It is a shocking sight for Lakshmi (Shanthi Krishna) when she walks into her house to find her three brothers and sister-in-law dead under unnatural circumstances. Strangely, her autistic niece Nitya is sitting in a corner playing with string.
Switching between the past and the present, debutant director Vivek narrates psychological thriller ‘Athiran’.
The film’s strength lies in the staging of the story with idyllic visuals captured brilliantly by cinematographer Anu Moothedath. Right from the opening scene, there is drama and novelty in every frame.
Viewers follow Dr MK Nair (Fahad Faasil), a psychiatrist from Trivandrum Medical College, on his journey. Nair arrives at a picturesque mansion reminiscent of the Victorian age, standing isolated and an enigma in the midst of a verdant region.
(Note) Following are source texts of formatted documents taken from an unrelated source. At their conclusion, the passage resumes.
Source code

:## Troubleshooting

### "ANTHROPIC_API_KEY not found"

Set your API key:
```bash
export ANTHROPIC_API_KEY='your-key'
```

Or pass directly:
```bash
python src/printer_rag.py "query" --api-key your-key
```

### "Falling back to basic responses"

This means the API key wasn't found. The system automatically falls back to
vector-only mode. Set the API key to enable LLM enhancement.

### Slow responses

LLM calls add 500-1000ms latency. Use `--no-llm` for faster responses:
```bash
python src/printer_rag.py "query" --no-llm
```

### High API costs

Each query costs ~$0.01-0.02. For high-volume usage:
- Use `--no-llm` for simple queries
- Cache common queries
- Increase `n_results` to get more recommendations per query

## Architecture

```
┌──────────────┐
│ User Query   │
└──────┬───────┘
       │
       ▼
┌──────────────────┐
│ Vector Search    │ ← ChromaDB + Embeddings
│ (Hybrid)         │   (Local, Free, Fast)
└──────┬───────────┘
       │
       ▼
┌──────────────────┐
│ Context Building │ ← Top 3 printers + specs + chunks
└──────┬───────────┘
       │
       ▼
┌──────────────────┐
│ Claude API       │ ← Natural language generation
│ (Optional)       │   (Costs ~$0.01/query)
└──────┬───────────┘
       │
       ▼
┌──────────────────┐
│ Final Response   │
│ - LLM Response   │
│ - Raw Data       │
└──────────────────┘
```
This is a home for the mentally afflicted managed by Dr Benjamin Diaz (Atul Kulkarni). Dr Nair has been deputed to probe into Dr Benjamin’s treatment of his patients. Despite the implicit beauty of the surroundings and the classically decorated interiors there is a strange air about this hospital, which caters to the very rich who have abandoned their family members here.
Dr Nair’s investigation reveals that besides the five patients listed in the register, there is a young autistic woman Nitya (Sai Pallavi) bound in chains and confined in a dark room. It now becomes his mission to free Nitya.
The cast includes a host of talent — Leona Lishoy playing a patient who walks around in a nun’s habit and speaks verses from the Bible; Kerala state awardees Sudev Nair as a young man in love with Nitya, and Surabhi Lakshmi as a patient who is concerned about Nitya.
The story belongs to Faasil and Pallavi. This is a role Faasil can sleep walk into and Pallavi’s Nitya is a complete contrast to her debut role as Malar from ‘Premam.’
With hardly any dialogues, Pallavi brings to the fore an autistic woman’s plight and she does it without going overboard.
Renji Panicker as Nitya’s father brings poignant moments.
Vivek, who earlier worked as a creative producer with MTV India and Walt Disney, has not assisted any director nor attended any film school but shows promise on his debut.
Dancing the perfect tango to his vision is cinematographer Moothedath’s frames. Sometimes bewitching viewers with nature’s moments, Moothedath takes you indoors into Dr Benjamin’s mansion with its elegant interiors — a bull head staring from the wall while a black cat with glowing eyes silently watches Dr Nair being ushered in. Great attention has gone into detailing every scene.
Ghibran’s music adds to the sense of foreboding in the story — soft and ominous especially in the night sequences. Some loose ends mar ‘Athiran’ from becoming a much better film. It’s the reveal in the climax that holds up ‘Athiran’ as an interesting thriller.
Don’t miss it!
‘Athiran’ releases in the UAE on April 24.